--- TASK DIRECTIONS ---
Update the stretch of the iqimbal2coef text from "The function iqimbal2coef" through "expressed in degrees.", putting "column vectors" wherever "2-by-1 vectors" appears.

DOCUMENT TEXT section start

The function iqimbal2coef is a supporting function for the comm.IQImbalanceCompensator System object™.

Define S and X as 2-by-1 vectors representing the I and Q components of the ideal and I/Q imbalanced signals, respectively.

$X=K\cdot S$

where K is a 2-by-2 matrix whose values are determined by the amplitude imbalance, A, and phase imbalance, P. A is expressed in dB and P is expressed in degrees.

The imbalance can be expressed as:

$\begin{array}{l}{I}_{gain}={10}^{0.5A/20}\\ {Q}_{gain}={10}^{-0.5A/20}\\ {\theta }_{i}=-\left(\frac{P}{2}\right)\left(\frac{\pi }{180}\right)\\ {\theta }_{q}=\frac{\pi }{2}+\left(\frac{P}{2}\right)\left(\frac{\pi }{180}\right)\end{array}$

Then K has the form:

$K=\left[\begin{array}{cc}{I}_{gain}\mathrm{cos}\left({\theta }_{i}\right)& {Q}_{gain}\mathrm{cos}\left({\theta }_{q}\right)\\ {I}_{gain}\mathrm{sin}\left({\theta }_{i}\right)& {Q}_{gain}\mathrm{sin}\left({\theta }_{q}\right)\end{array}\right]$

The vector Y is defined as the I/Q imbalance compensator output.

$Y=R\cdot X$

For the compensator to perfectly remove the I/Q imbalance, R must be the matrix inversion of K, namely:

$R={K}^{-1}$

Using complex notation, the vector Y can be rewritten as:

$\begin{array}{c}y={w}_{1}x+{w}_{2}\mathrm{conj}\left(x\right)\\ ={w}_{1}\left(x+\left({w}_{2}}{{w}_{1}}\right)\mathrm{conj}\left(x\right)\right)\end{array}$

where,

$\begin{array}{l}\mathrm{Re}\left\{{w}_{1}\right\}=\left({R}_{11}+{R}_{22}\right)/2\\ \mathrm{Im}\left\{{w}_{1}\right\}=\left({R}_{21}-{R}_{12}\right)/2\\ \mathrm{Re}\left\{{w}_{2}\right\}=\left({R}_{11}-{R}_{22}\right)/2\\ \mathrm{Im}\left\{{w}_{2}\right\}=\left({R}_{21}+{R}_{12}\right)/2\end{array}$

The output of the function is w2/w1. To exactly obtain the original signal, the compensator output needs to be scaled and rotated by the complex number w1.

Note

There are cases for which the output of iqimbal2coef is unreliable.

• If the phase imbalance is ±90°, the in-phase and quadrature components will become co-linear; consequently, the I/Q imbalance cannot be compensated.

• If the amplitude imbalance is 0 dB and the phase imbalance is 180°, w1 = 0 and w2 = 1i; therefore, the compensator takes the form of y = 1i*conj(x).

## Version History

Introduced in R2014b

DOCUMENT TEXT section end
INPUT DATA section start

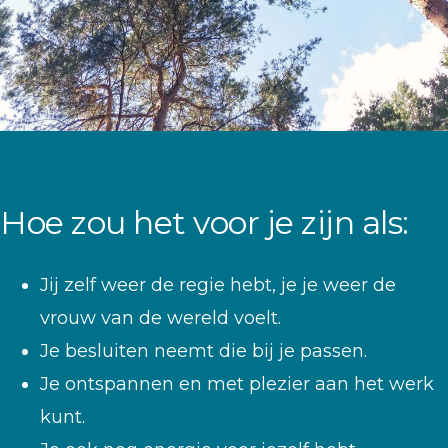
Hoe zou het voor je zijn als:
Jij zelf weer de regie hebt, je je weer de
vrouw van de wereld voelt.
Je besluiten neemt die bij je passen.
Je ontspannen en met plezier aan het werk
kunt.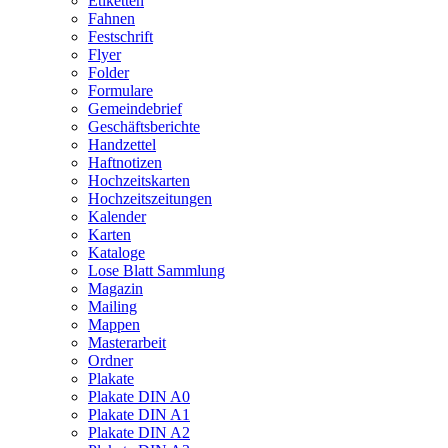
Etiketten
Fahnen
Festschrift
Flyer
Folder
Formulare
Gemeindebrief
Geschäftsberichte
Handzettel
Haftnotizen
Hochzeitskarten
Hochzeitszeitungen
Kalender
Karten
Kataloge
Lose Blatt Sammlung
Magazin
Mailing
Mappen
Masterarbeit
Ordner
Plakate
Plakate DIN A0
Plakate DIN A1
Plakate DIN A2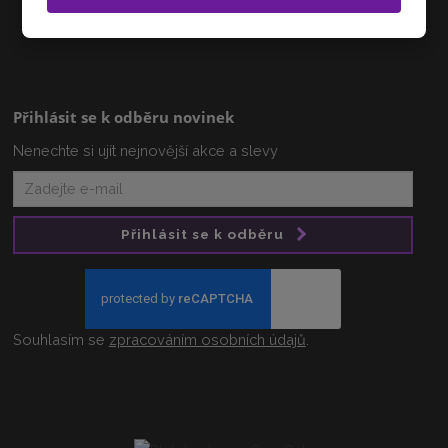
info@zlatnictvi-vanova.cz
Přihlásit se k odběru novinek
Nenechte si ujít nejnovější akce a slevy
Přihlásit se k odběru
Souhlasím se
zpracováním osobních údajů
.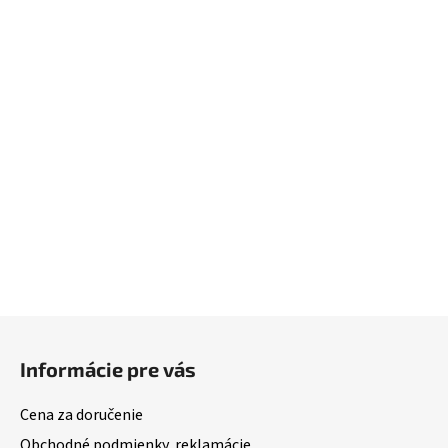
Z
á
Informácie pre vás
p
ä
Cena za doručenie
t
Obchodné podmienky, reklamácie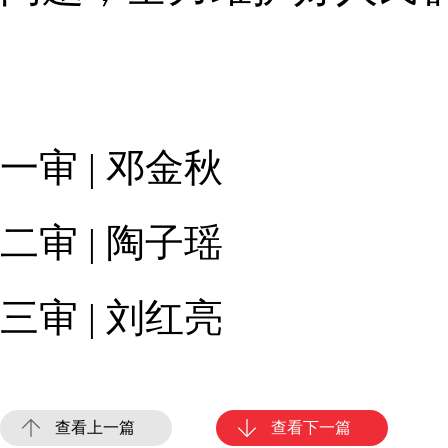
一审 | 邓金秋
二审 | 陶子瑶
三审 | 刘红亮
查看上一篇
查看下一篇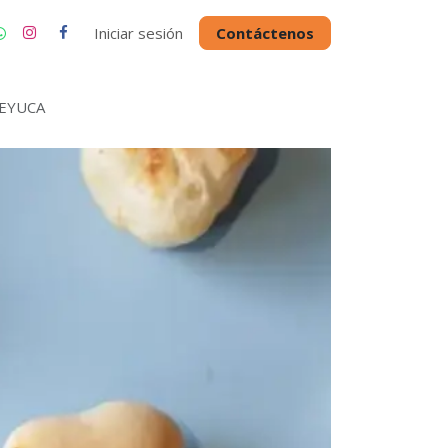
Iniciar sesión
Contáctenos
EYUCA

INPUT DATA section end
INPUT DATA section start

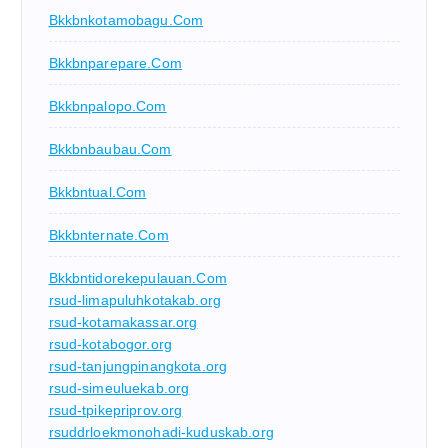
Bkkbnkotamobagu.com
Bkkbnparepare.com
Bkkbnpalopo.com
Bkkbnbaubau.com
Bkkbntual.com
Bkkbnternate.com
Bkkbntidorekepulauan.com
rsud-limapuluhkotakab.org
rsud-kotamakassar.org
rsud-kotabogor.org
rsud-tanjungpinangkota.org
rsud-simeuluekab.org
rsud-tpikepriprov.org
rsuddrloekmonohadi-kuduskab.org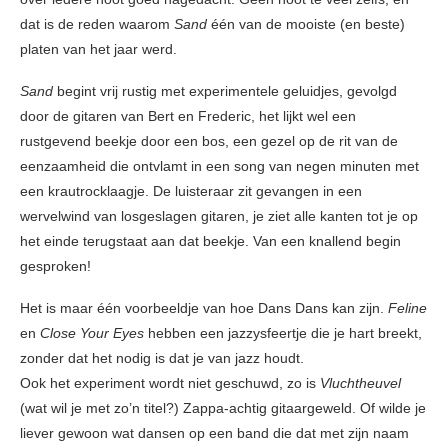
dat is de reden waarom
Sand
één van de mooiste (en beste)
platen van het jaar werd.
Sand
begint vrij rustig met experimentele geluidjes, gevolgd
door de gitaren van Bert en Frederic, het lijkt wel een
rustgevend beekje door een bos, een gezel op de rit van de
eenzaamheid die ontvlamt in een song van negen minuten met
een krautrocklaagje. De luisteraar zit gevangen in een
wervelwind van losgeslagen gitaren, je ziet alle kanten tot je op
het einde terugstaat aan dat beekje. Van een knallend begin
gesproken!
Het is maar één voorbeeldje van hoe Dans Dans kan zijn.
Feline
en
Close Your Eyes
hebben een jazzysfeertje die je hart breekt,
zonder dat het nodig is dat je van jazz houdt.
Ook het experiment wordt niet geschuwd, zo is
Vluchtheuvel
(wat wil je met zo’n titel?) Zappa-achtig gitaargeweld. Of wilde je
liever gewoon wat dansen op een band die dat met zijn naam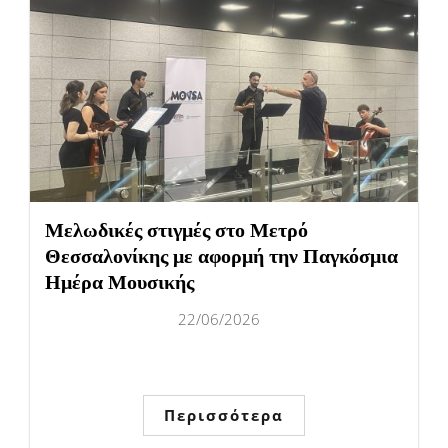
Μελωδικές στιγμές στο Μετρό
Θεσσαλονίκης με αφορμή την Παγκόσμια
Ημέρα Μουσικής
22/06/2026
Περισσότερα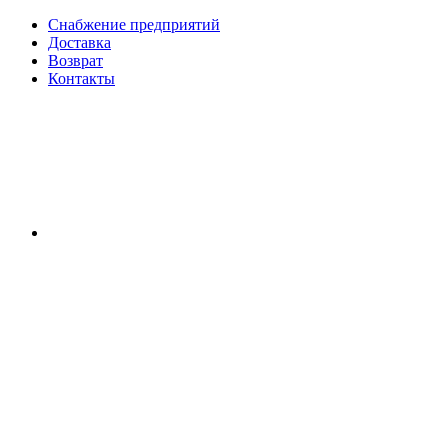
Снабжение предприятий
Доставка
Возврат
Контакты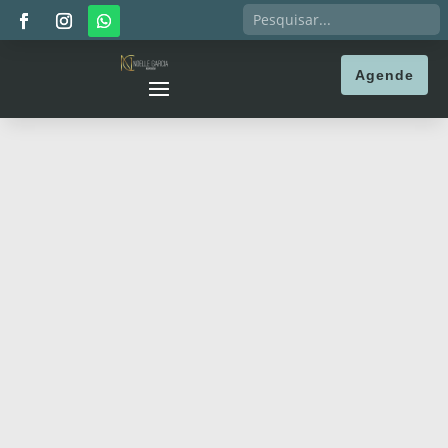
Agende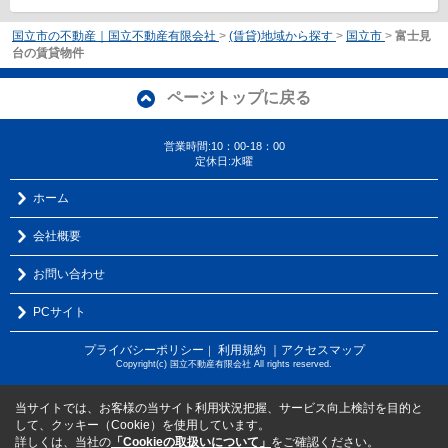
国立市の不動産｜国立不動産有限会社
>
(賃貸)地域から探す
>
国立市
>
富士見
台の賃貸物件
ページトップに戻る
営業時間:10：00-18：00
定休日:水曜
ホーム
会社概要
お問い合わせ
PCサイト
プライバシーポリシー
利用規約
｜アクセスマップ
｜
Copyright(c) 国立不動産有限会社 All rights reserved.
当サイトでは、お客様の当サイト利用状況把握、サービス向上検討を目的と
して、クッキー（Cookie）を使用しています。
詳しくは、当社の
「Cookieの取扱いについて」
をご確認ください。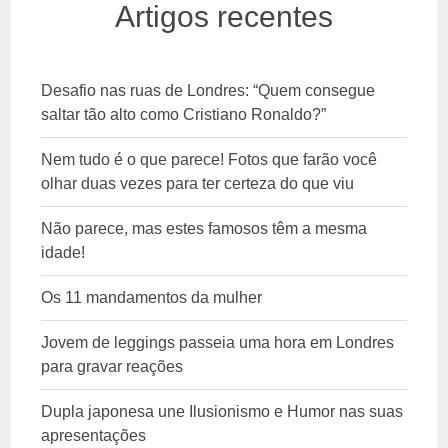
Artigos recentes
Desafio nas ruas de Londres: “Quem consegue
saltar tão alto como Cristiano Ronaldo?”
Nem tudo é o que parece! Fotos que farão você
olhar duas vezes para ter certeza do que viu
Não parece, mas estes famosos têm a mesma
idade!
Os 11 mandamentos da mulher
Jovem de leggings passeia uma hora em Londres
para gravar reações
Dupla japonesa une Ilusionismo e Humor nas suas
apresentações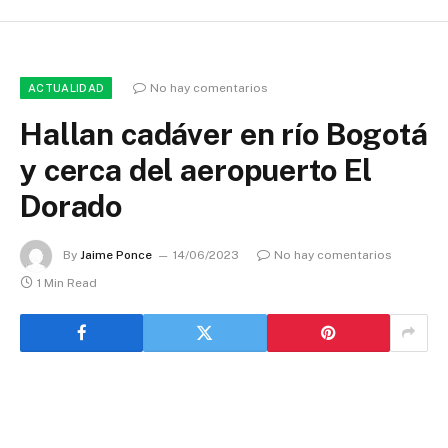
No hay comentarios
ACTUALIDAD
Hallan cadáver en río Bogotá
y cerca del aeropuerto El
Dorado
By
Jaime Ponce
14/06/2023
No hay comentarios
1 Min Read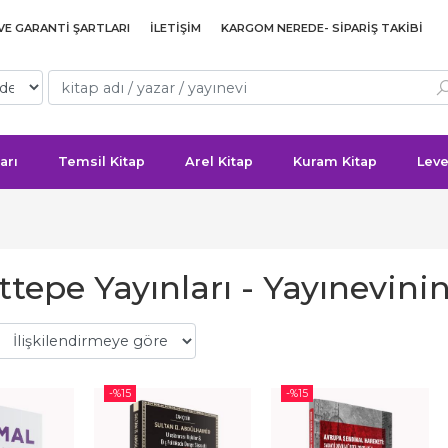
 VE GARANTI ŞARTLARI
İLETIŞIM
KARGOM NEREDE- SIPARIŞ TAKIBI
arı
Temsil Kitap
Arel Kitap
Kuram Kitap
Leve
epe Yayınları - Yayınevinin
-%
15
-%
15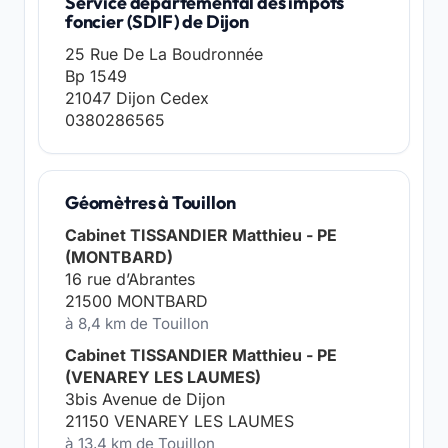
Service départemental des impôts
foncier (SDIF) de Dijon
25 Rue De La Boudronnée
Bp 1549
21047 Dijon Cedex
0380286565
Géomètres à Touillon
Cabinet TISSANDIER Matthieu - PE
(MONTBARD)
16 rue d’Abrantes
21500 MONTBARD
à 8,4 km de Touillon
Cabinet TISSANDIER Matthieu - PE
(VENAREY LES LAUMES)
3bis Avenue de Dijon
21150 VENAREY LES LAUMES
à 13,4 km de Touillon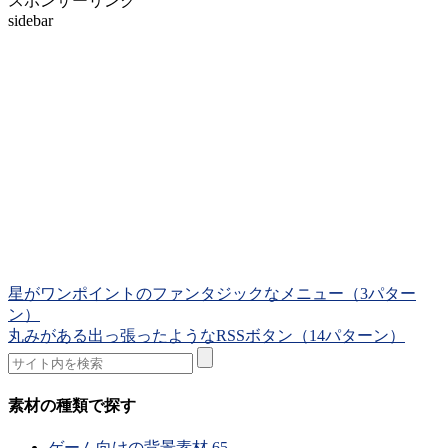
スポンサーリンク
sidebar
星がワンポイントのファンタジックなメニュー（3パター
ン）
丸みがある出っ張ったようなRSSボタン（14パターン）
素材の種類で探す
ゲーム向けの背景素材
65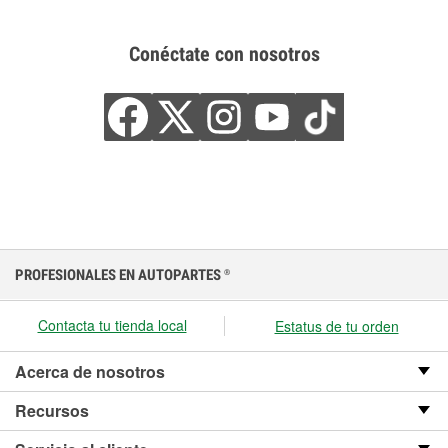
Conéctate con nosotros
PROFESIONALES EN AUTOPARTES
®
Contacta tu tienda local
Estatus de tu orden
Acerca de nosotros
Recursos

INPUT DATA section end

--- EXPECTED ANSWER ---
The function iqimbal2coef is a supporting function for the comm.IQImbalanceCompensator System object™.

Define S and X as column vectors representing the I and Q components of the ideal and I/Q imbalanced signals, respectively.

$X=K\cdot S$

where K is a 2-by-2 matrix whose values are determined by the amplitude imbalance, A, and phase imbalance, P. A is expressed in dB and P is expressed in degrees.